Welcome to the little blog of our adventures and mishaps along Australia’s Bicentennial National Trail.
This page is all about our BNT journey, and together, our team consists of two little pack donkeys known as Basil and Jasmine, a trusty thoroughbred named Fly, and of course the two humans…..mother and 10 year old daughter.
So what exactly are we doing?
We plan to travel the length of Australia’s Bicentennial Trail’ which runs from Healesville (near Melbourne) to Cooktown, in far north Queensland on foot (mum) and horseback (daughter). The trail is over 5000km long, roughly following the Great Dividing Range, and will take us at least a year to traverse. After years of dreaming, months of planning, research, preparation, dehydrating copious quantities of food, worrying, fretting, nail biting and almost piking out, I bit the bullet and we are finally out on the trail!
Our journey will unfold in two phases- the first of which will have us travelling from Canberra to Cooktown. If we are are still happy and healthy on arrival in Cooktown, our babies will be trucked south for the final leg of the trail- Canberra to Healesville.
Why not start at the beginning of the trail?
While I had originally planed to start in Healesville, due to the difficult terrain and distance between resupply points on the Victorian section of the trail, I decided that it would be in our best interests to start our journey further north and save what is arguably the most difficult part of the trail for last.
So we commenced our journey just north of the Hume highway, where the lands are flatter (much more comforting for these mountain-deprived West Australians) and you are never far between towns. And even that has been plenty challenging enough for a couple of horse-trekking newbies like us!
Well, plans are often made to be changed, as was certainly the case in our BNT trek. By the time we made it to Biggenden (near Bundaberg), it was already July and North Queensland was gearing up for its hot, humid wet season. If we were to continue travelling north, we would have made it Cooktown in the middle of the January heat- ick. Not happening….
So we toyed with the idea of pulling up and stopping for a while… But that would mean a six month break before the wet season passed and the weather is suitable for trekking in the tropics again.
We also toyed with the idea of going home once it got unpleasantly hot to travel. But Z and I were both committed to covering the whole distance between Healesville and Cooktown, so I ultimately decided on covering the top 2000km or so by tandem bike.
Luckily, we had our good mates along in a camper van to support us and carry our camping equipment, which made things easier. While all this was going on, our horse and two donkeys were resting up with friends in NSW.
At the beginning of October, we were reunited with them for the final leg of our trek– Canberra to Healseville with horse and donkeys…Here we come, Melbourne!
So why do this anyway?
1. To see if we can.
Not long ago, I read ‘Walk Across Australia’, Deanna Sorenson’s book about her solo walk across the Nullarbor plain. When people asked why in god’s name she would attempt such a feat, her answer was always, ‘to see if I can’. Makes sense to me. I believe people are often much more capable and powerful than they believe themselves to be. Why not put it to the test? If we aim for the stars, we might just reach the moon…

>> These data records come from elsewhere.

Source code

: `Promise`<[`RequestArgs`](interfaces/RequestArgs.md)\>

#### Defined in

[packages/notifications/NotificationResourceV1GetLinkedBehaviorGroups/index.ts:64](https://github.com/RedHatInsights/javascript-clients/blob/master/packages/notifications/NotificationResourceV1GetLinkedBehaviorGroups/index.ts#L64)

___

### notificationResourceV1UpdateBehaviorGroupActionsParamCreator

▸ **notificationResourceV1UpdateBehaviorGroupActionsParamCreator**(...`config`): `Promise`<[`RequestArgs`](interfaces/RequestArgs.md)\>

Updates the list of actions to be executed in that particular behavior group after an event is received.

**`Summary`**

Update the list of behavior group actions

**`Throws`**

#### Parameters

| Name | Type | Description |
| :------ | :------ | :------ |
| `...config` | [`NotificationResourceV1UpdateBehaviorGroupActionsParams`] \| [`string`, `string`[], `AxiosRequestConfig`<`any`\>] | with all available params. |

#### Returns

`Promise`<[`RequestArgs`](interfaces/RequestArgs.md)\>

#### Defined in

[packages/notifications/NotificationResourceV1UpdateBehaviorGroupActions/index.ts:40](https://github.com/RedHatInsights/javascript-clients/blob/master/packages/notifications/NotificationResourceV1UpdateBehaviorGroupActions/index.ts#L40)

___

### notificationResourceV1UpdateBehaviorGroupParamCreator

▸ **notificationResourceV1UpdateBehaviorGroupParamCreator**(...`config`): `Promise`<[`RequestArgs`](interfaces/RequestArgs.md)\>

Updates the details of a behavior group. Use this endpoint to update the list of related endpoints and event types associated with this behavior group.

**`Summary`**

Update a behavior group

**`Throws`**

2. To spend time together.
Although I get an awful lot out of my career as a teacher, I feel like my own daughter has taken on a bit of a backseat position over the years. I’m sure many can relate! Ever since she was born, I have spent my days having fun with other people’s children instead of my own.
Now its her turn. She is at the age where I fell she is up for for a challenge like this, and it might be a bit harder to drag her away from school and friends in a few years’ time. And since we are away from the mod-cons of home and the distractions of a social life, consumerism, school commitments, home maintenance and all the other things that can eat up a whole day, it is real time, where we have to work as a team to make everything come together.
3. To test my ‘mettle’
Whta’s even IS mettle? Funny old word… Anyway, there is nothing like a bit of adversity to build character. Every time we overcome an obstacle or solve a problem, we grow and learn. So…….. Bring on the challenges, BNT! Well, slowly, please…. And one at a time, if you don’t mind.
3. To go ‘a bit feral’ for a while…
I’ve always wanted to live in the wild. At a young age, I remember being convinced that showers and beds etc were a waste of time and resources. Why not just wash in the dam? Why not just build treehouses? I would say travelling the BNT is one of the most socially acceptable, legit ways of going bush for a year. I am hoping that in our time out here, we will experience a return to simpler ways: living outdoors, travelling with the seasons and having gratitude for the smaller things we come across, whether it be a patch of shade, a flowing creek for a thirsty horse, or a nice hot cup of coffee upon arrival in town.